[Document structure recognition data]
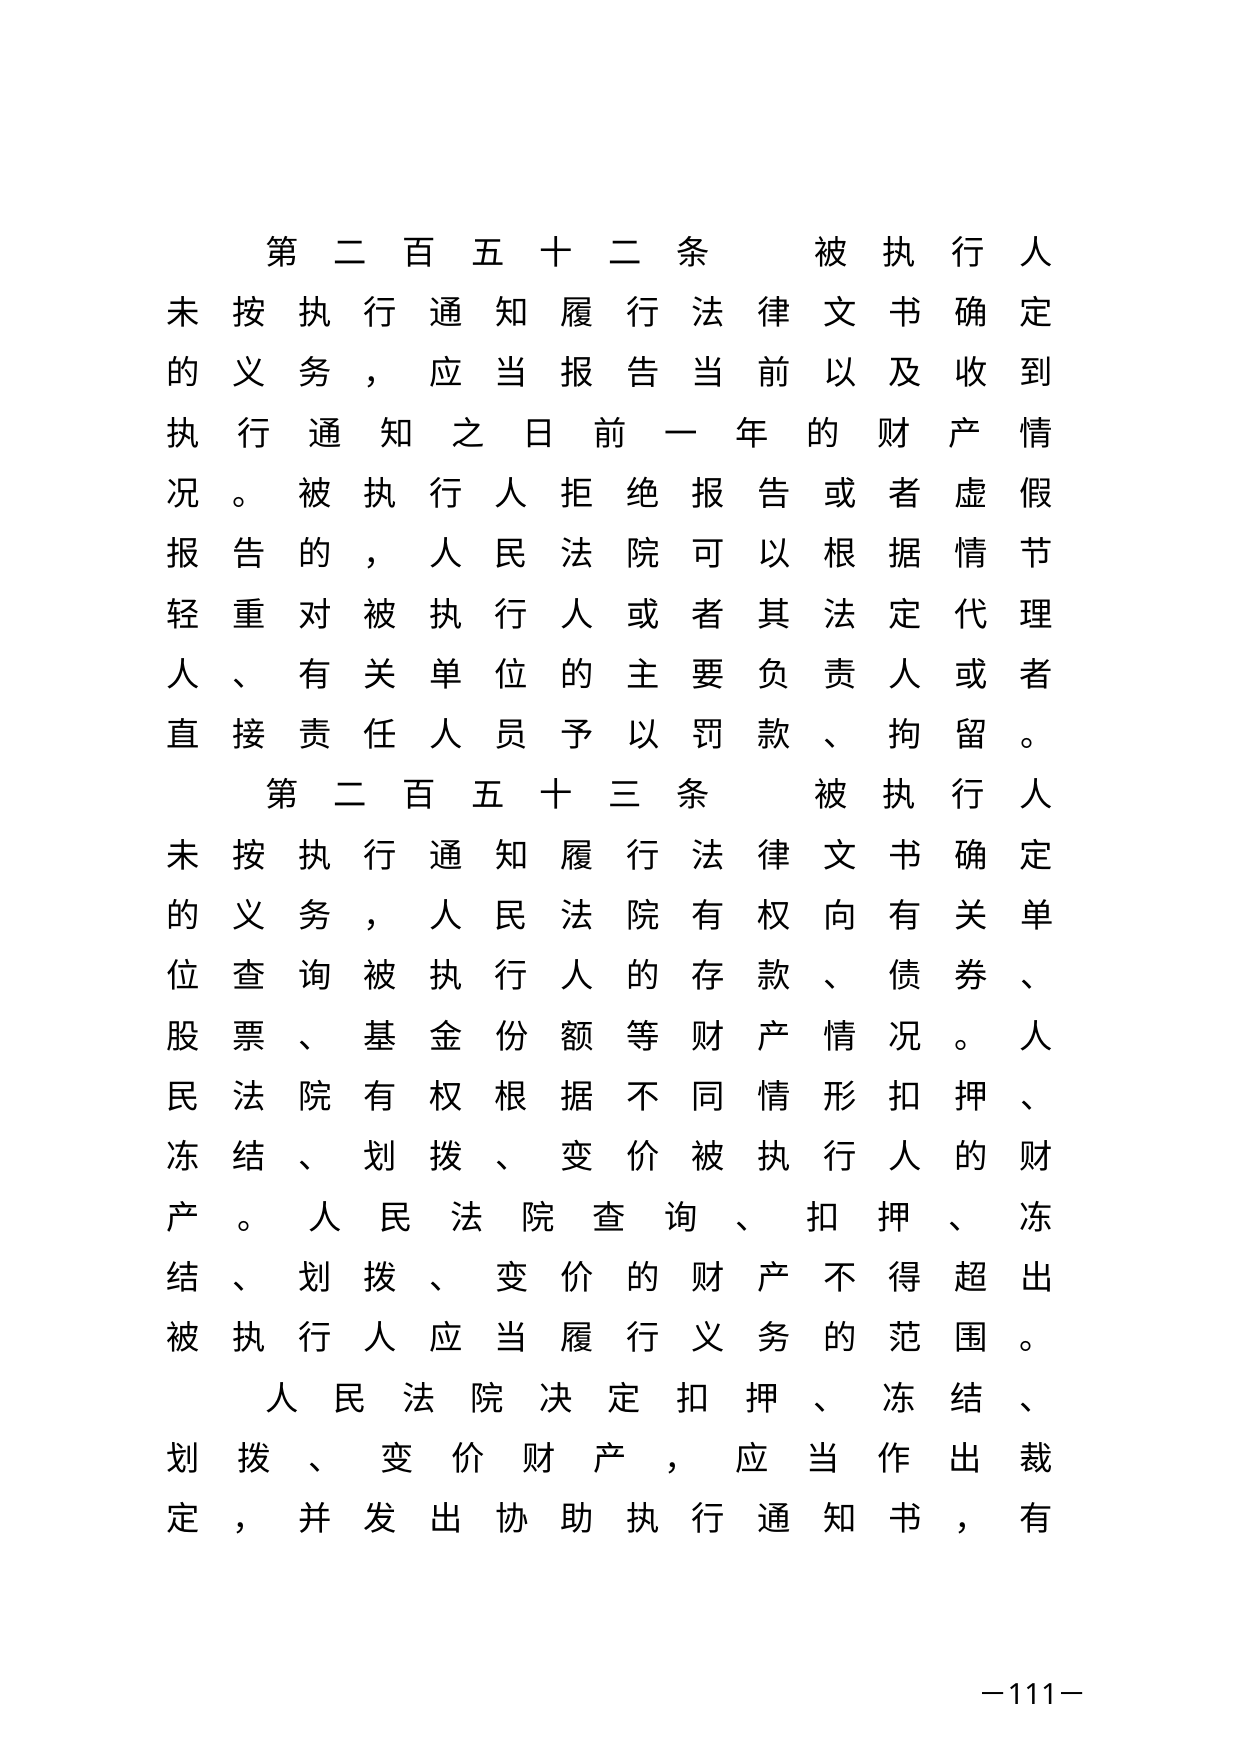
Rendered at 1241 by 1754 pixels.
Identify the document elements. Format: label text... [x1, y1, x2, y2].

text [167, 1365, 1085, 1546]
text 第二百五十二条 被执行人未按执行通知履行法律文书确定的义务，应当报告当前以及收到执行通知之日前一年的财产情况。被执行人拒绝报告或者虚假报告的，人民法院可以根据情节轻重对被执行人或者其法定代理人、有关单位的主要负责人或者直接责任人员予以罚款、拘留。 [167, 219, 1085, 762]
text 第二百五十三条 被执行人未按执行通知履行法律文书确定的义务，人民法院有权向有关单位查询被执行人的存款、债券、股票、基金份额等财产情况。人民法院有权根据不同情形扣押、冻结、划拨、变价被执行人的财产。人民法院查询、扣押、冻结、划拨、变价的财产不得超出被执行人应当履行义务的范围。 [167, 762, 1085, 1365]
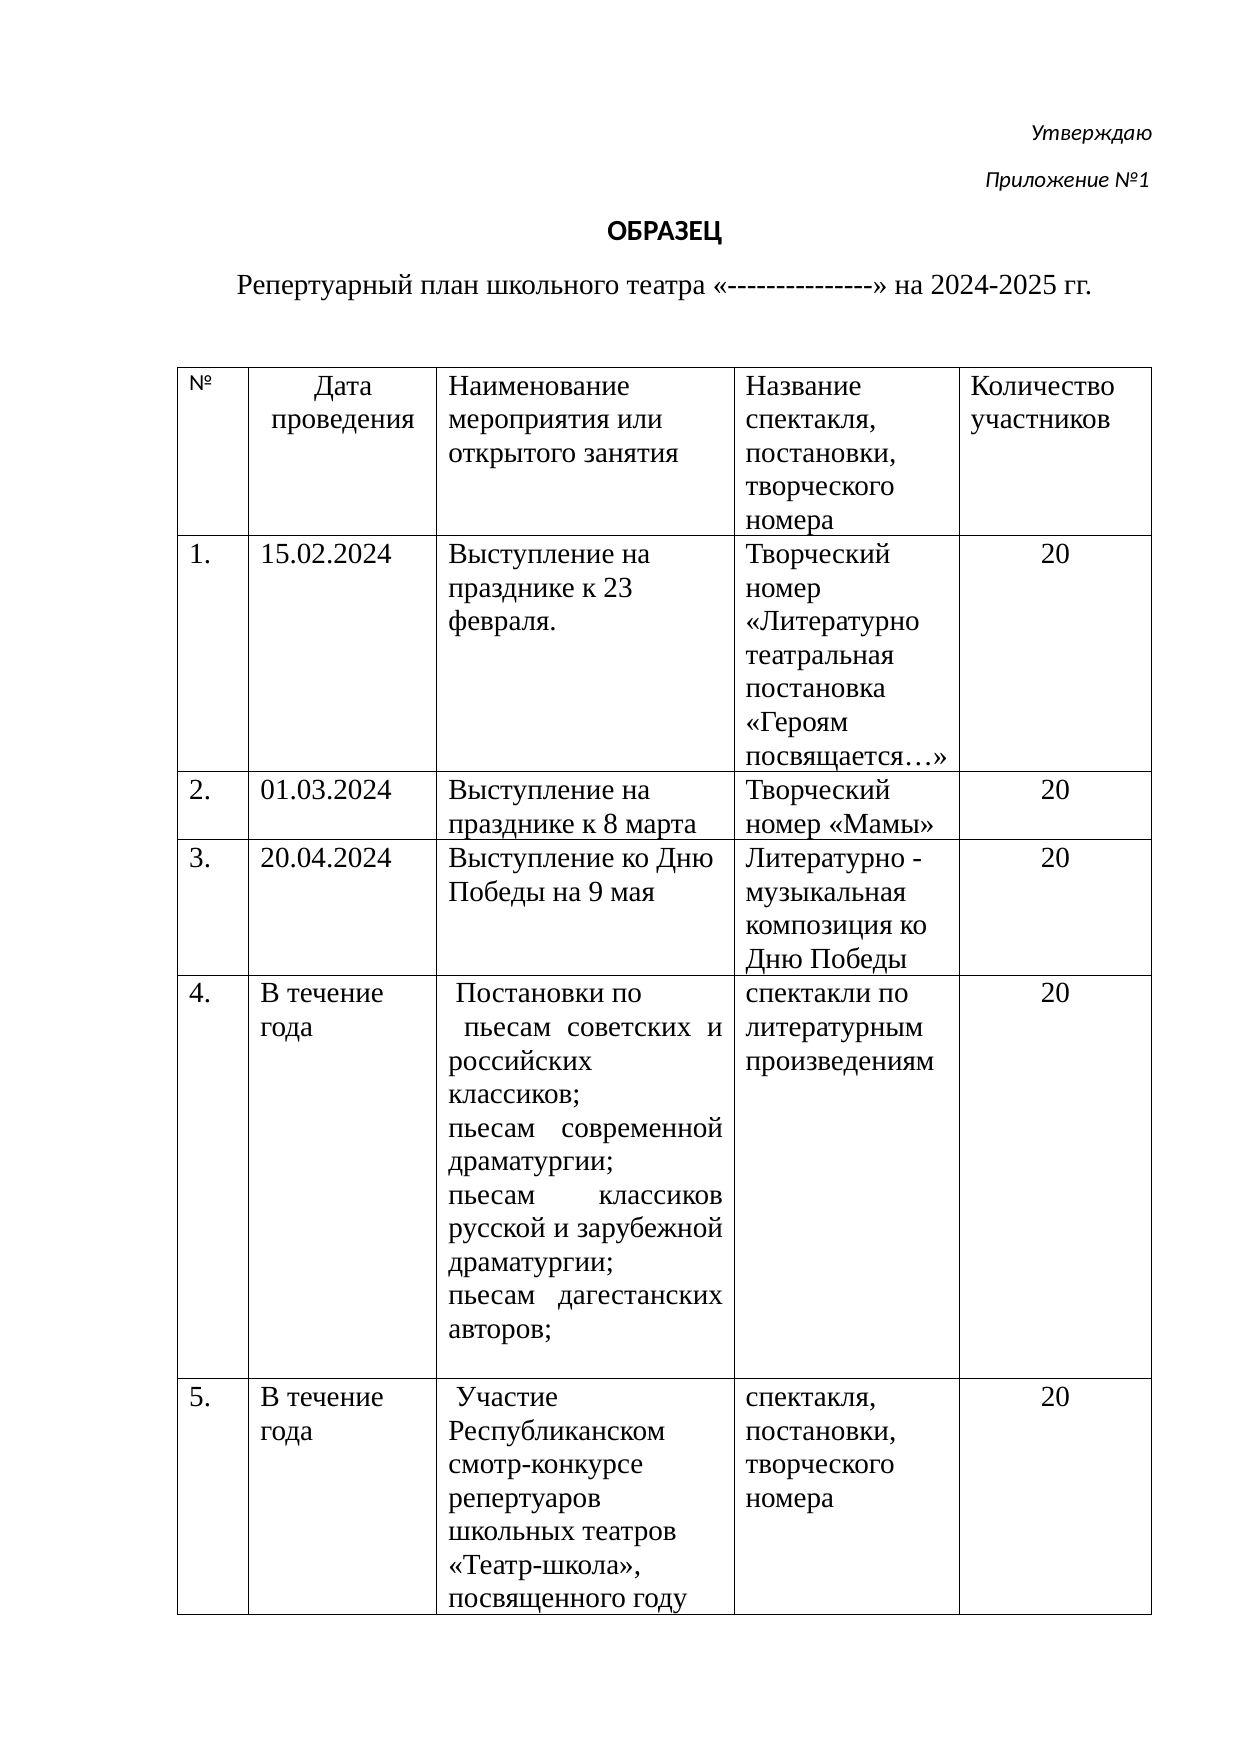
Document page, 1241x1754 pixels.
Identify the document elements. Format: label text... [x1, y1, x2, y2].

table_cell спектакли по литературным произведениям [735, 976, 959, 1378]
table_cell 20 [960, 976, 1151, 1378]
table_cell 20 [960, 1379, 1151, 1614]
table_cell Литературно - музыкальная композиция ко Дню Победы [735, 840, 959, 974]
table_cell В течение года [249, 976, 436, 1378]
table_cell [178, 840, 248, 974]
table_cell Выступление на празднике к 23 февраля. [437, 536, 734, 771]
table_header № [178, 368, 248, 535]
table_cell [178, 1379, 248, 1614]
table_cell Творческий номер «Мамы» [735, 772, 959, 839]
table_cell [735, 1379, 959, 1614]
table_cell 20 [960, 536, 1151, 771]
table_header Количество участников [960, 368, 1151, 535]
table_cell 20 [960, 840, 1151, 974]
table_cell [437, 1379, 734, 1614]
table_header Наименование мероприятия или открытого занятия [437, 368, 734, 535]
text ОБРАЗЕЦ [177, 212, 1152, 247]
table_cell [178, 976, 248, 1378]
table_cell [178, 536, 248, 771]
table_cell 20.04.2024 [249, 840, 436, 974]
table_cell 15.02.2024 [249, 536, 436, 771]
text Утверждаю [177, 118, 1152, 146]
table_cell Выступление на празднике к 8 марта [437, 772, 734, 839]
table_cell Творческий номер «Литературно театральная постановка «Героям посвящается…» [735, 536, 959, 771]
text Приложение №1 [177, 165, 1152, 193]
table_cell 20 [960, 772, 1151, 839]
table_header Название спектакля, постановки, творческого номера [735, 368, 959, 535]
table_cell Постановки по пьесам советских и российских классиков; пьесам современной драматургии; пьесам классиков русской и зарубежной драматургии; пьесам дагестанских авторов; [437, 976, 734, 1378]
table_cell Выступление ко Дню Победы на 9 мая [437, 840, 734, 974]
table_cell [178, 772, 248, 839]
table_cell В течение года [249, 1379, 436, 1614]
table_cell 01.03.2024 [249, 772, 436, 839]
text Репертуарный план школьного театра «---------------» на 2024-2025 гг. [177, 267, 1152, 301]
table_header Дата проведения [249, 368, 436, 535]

**Problem statement:**
Every record, from top to bottom, gets written out exactly; no picture goes into the copy.

**Result of this exercise:**
Rendered at 1241 by 1754 pixels.
Identify the document elements. Format: label text... [x1, y1, x2, y2].

text [167, 1365, 1085, 1546]
text 第二百五十二条 被执行人未按执行通知履行法律文书确定的义务，应当报告当前以及收到执行通知之日前一年的财产情况。被执行人拒绝报告或者虚假报告的，人民法院可以根据情节轻重对被执行人或者其法定代理人、有关单位的主要负责人或者直接责任人员予以罚款、拘留。 [167, 219, 1085, 762]
text 第二百五十三条 被执行人未按执行通知履行法律文书确定的义务，人民法院有权向有关单位查询被执行人的存款、债券、股票、基金份额等财产情况。人民法院有权根据不同情形扣押、冻结、划拨、变价被执行人的财产。人民法院查询、扣押、冻结、划拨、变价的财产不得超出被执行人应当履行义务的范围。 [167, 762, 1085, 1365]
Document page, 1241x1754 pixels.
Identify the document elements. Format: label text... [x1, y1, x2, y2].

table_cell спектакли по литературным произведениям [735, 976, 959, 1378]
table_cell 20 [960, 976, 1151, 1378]
table_cell 20 [960, 1379, 1151, 1614]
table_cell Литературно - музыкальная композиция ко Дню Победы [735, 840, 959, 974]
table_cell В течение года [249, 976, 436, 1378]
table_cell [178, 840, 248, 974]
table_cell Выступление на празднике к 23 февраля. [437, 536, 734, 771]
table_header № [178, 368, 248, 535]
table_cell [178, 1379, 248, 1614]
table_cell Творческий номер «Мамы» [735, 772, 959, 839]
table_cell [735, 1379, 959, 1614]
table_cell 20 [960, 536, 1151, 771]
table_header Количество участников [960, 368, 1151, 535]
table_cell 20 [960, 840, 1151, 974]
table_cell [437, 1379, 734, 1614]
table_header Наименование мероприятия или открытого занятия [437, 368, 734, 535]
text ОБРАЗЕЦ [177, 212, 1152, 247]
table_cell [178, 976, 248, 1378]
table_cell [178, 536, 248, 771]
table_cell 20.04.2024 [249, 840, 436, 974]
table_cell 15.02.2024 [249, 536, 436, 771]
text Утверждаю [177, 118, 1152, 146]
table_cell Выступление на празднике к 8 марта [437, 772, 734, 839]
table_cell Творческий номер «Литературно театральная постановка «Героям посвящается…» [735, 536, 959, 771]
text Приложение №1 [177, 165, 1152, 193]
table_cell 20 [960, 772, 1151, 839]
table_header Название спектакля, постановки, творческого номера [735, 368, 959, 535]
table_cell Постановки по пьесам советских и российских классиков; пьесам современной драматургии; пьесам классиков русской и зарубежной драматургии; пьесам дагестанских авторов; [437, 976, 734, 1378]
table_cell Выступление ко Дню Победы на 9 мая [437, 840, 734, 974]
table_cell [178, 772, 248, 839]
table_cell В течение года [249, 1379, 436, 1614]
table_cell 01.03.2024 [249, 772, 436, 839]
text Репертуарный план школьного театра «---------------» на 2024-2025 гг. [177, 267, 1152, 301]
table_header Дата проведения [249, 368, 436, 535]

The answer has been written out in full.